▶ **What this task involves**
All lines below must be repeated exactly, with the pictures omitted.

Pixel coordinate listings:
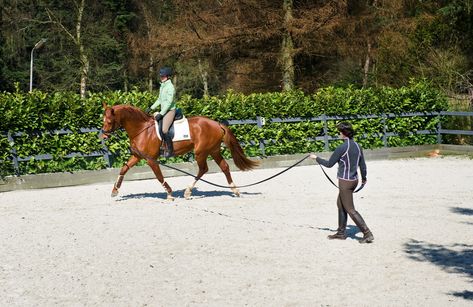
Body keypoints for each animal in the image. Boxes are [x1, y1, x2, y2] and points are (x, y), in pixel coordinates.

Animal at [100, 102, 260, 201]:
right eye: (103, 120)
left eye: (109, 121)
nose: (103, 135)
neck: (142, 129)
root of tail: (217, 124)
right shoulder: (137, 156)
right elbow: (123, 169)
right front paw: (115, 190)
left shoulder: (151, 160)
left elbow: (159, 176)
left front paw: (170, 194)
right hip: (213, 150)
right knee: (224, 167)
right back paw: (235, 190)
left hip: (201, 152)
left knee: (203, 169)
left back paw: (188, 192)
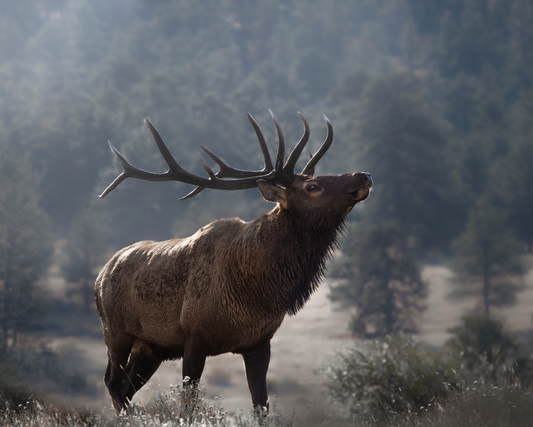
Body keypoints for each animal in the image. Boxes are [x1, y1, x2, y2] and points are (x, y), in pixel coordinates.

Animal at [94, 111, 370, 414]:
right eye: (312, 186)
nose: (364, 174)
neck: (257, 293)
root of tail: (100, 276)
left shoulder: (259, 342)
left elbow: (261, 405)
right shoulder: (194, 336)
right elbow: (188, 406)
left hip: (151, 347)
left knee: (126, 388)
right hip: (115, 332)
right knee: (112, 384)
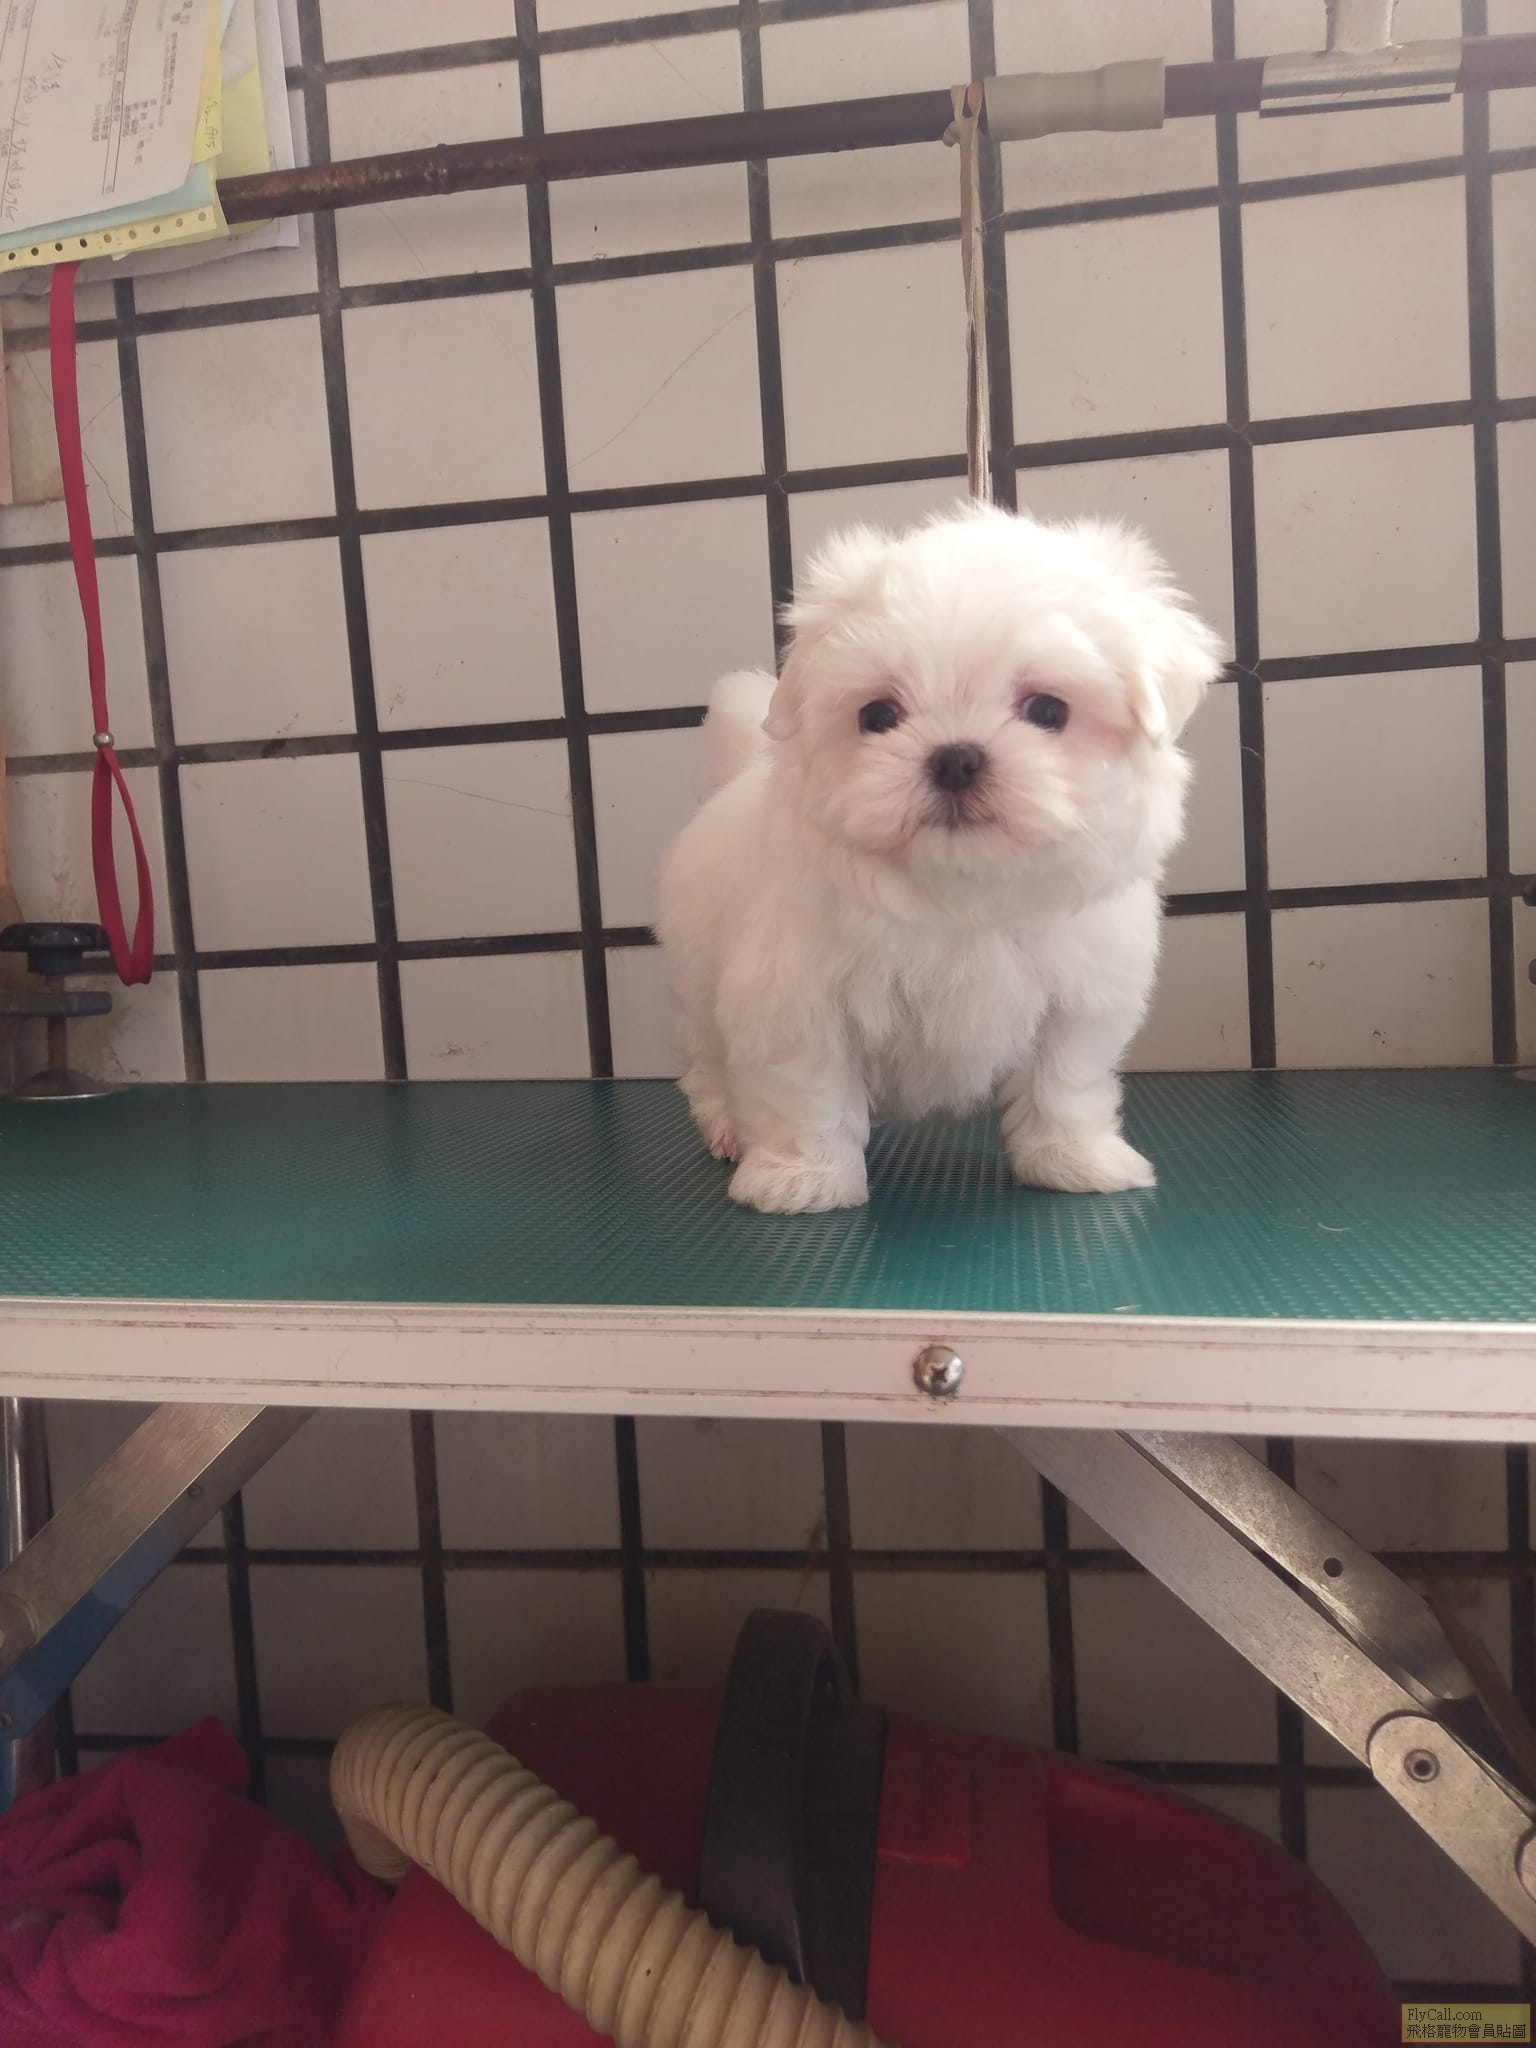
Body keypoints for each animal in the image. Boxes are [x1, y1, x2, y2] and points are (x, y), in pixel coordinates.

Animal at [655, 502, 1223, 1214]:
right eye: (878, 715)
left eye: (1048, 709)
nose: (955, 758)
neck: (960, 890)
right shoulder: (796, 1001)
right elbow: (808, 1091)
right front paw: (803, 1178)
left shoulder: (1080, 998)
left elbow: (1065, 1082)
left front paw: (1074, 1160)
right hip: (696, 982)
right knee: (706, 1064)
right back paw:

▶ **Result**
Body keypoints for each animal in the image. Boxes are [x1, y1, x2, y2] and points are (x, y), in pixel coordinates.

Animal at [100, 102, 260, 201]:
right eye: (103, 120)
left eye: (109, 121)
nose: (103, 135)
neck: (142, 129)
root of tail: (217, 124)
right shoulder: (137, 156)
right elbow: (123, 169)
right front paw: (115, 190)
left shoulder: (151, 160)
left elbow: (159, 176)
left front paw: (170, 194)
right hip: (213, 150)
right knee: (224, 167)
right back paw: (235, 190)
left hip: (201, 152)
left knee: (203, 169)
left back paw: (188, 192)
Body keypoints for each animal in the image. Boxes are [x1, y1, x2, y2] and points are (x, y), in pixel coordinates.

Animal at [94, 111, 370, 414]:
right eye: (312, 186)
nose: (364, 174)
neck: (257, 293)
root of tail: (100, 276)
left shoulder: (259, 342)
left elbow: (261, 405)
right shoulder: (194, 336)
right elbow: (188, 406)
left hip: (151, 347)
left knee: (126, 388)
right hip: (115, 332)
right knee: (112, 384)
Body keypoints for each animal in the image. Boxes are [x1, y1, x2, y2] and points are (x, y), in pixel coordinates.

Animal at [655, 502, 1223, 1214]:
right eye: (878, 715)
left eye: (1048, 709)
nose: (955, 758)
neck: (960, 890)
right shoulder: (796, 1001)
right elbow: (808, 1091)
right front paw: (803, 1178)
left shoulder: (1080, 998)
left elbow: (1065, 1082)
left front paw: (1074, 1160)
right hip: (696, 982)
right knee: (706, 1064)
right back paw:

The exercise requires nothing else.